Although findings from this analysis may suggest that panitumumab is more cost effective, more research is required before reaching this conclusion universally.10
Bevacizumab Versus Cetuximab
Several trials, including the KRK-0306 study, have compared bevacizumab and cetuximab. In the KRK-0306 trial, investigators evaluated outcomes in patients with KRAS-mutated tumors receiving either bevacizumab plus FOLFIRI or cetuximab plus FOLFIRI. ORRs were 44% in the FOLFIRI plus cetuximab combination therapy group versus 48% in the FOLFIRI plus bevacizumab combination therapy group. The median PFS duration was 7.5 months in patients receiving cetuximab versus 8.9 months in patients receiving bevacizumab. The median OS duration was 22.7 months with cetuximab and 18.7 months with bevacizumab. Although it is known that cetuximab is not effective in mutated KRAS tumors, from this trial it was clear that bevacizumab does not perform any better than cetuximab in this patient group. Researchers reported a greater incidence of acneiform exanthema in patients receiving cetuximab, and a higher rate of grade 3/4 hypertension among those receiving bevacizumab.11
A similar study evaluated bevacizumab versus cetuximab in combination with chemotherapy as first-line treatment in Chinese patients with metastatic colon cancer, and cetuximab and bevacizumab were found to have similar efficacy.

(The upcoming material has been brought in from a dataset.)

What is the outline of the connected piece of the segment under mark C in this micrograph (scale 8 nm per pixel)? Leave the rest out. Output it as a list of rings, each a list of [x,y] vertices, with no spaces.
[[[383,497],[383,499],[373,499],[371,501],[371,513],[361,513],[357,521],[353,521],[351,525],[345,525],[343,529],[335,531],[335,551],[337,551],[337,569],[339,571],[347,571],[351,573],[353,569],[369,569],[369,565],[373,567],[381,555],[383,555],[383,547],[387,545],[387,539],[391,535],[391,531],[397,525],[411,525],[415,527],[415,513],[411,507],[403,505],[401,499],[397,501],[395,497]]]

The median PFS rates were 10.6 and 8.7 months in the bevacizumab and cetuximab groups, respectively (P = .316). The median OS was 27.7 months with bevacizumab versus 28.3 months with cetuximab (P = .510). The ORR for cetuximab versus bevacizumab was also not significantly different (53.5% vs 43.1%; P = .108).12In a trend, however, patients receiving cetuximab-based triplet therapy had a higher conversion rate to resectability compared with patients receiving bevacizumab-based triplet therapy (46.3% vs 28.8%; P = .058). In addition, in patients with peritoneal metastasis, bevacizumab proved superior to cetuximab in both PFS (9.6 vs 6.1 months; P <.001) and OS (26.3 vs 12.7 months; P = .006).12
In a third study, FIRE-3, which compared FOLFIRI in combination with either bevacizumab or cetuximab in patients with mCRC, rates of PFS were found to be similar between the 2 treatment arms: 10.0 and 10.3 months for patients treated with cetuximab plus FOLFIRI and bevacizumab plus FOLFIRI, respectively (P = .55). Median OS rates were also found to be similar between the 2 treatment arms (28.7 vs 25.0 months in the cetuximab and bevacizumab arms, respectively; P = .017). However, in an analysis limited to patients with wild-type RAS, there was an advantage in OS with cetuximab compared with bevacizumab (33.1 vs 25.6 months, P = .011).13
In the fourth and final study comparing bevacizumab and cetuximab in patients with wild-type KRAS colorectal cancer, median OS was 30.0 months in patients receiving cetuximab plus chemotherapy and 29.0 months in patients receiving bevacizumab plus chemotherapy (P = .08).14 Rates of median PFS times were also similar between the cetuximab and bevacizumab groups, with durations of 10.5 months and 10.6 months, respectively (P = .45). Finally, the respective response rates for cetuximab and bevacizumab were 59.6% and 55.2% (P = .13).14
Targeted therapy includes a novel group of treatments that may help improve outcomes for patients with metastatic colon cancer as monotherapy and, in some cases, when used in combination with chemotherapy. Targeted therapies are different from chemotherapy in that they target specific receptors that may promote cancer growth and survival. Because these drugs are reserved for patients with advanced cancer, few head-to-head trials have been performed. However, it is important to recognize the available evidence and possible differences among treatments both across and within treatment classes.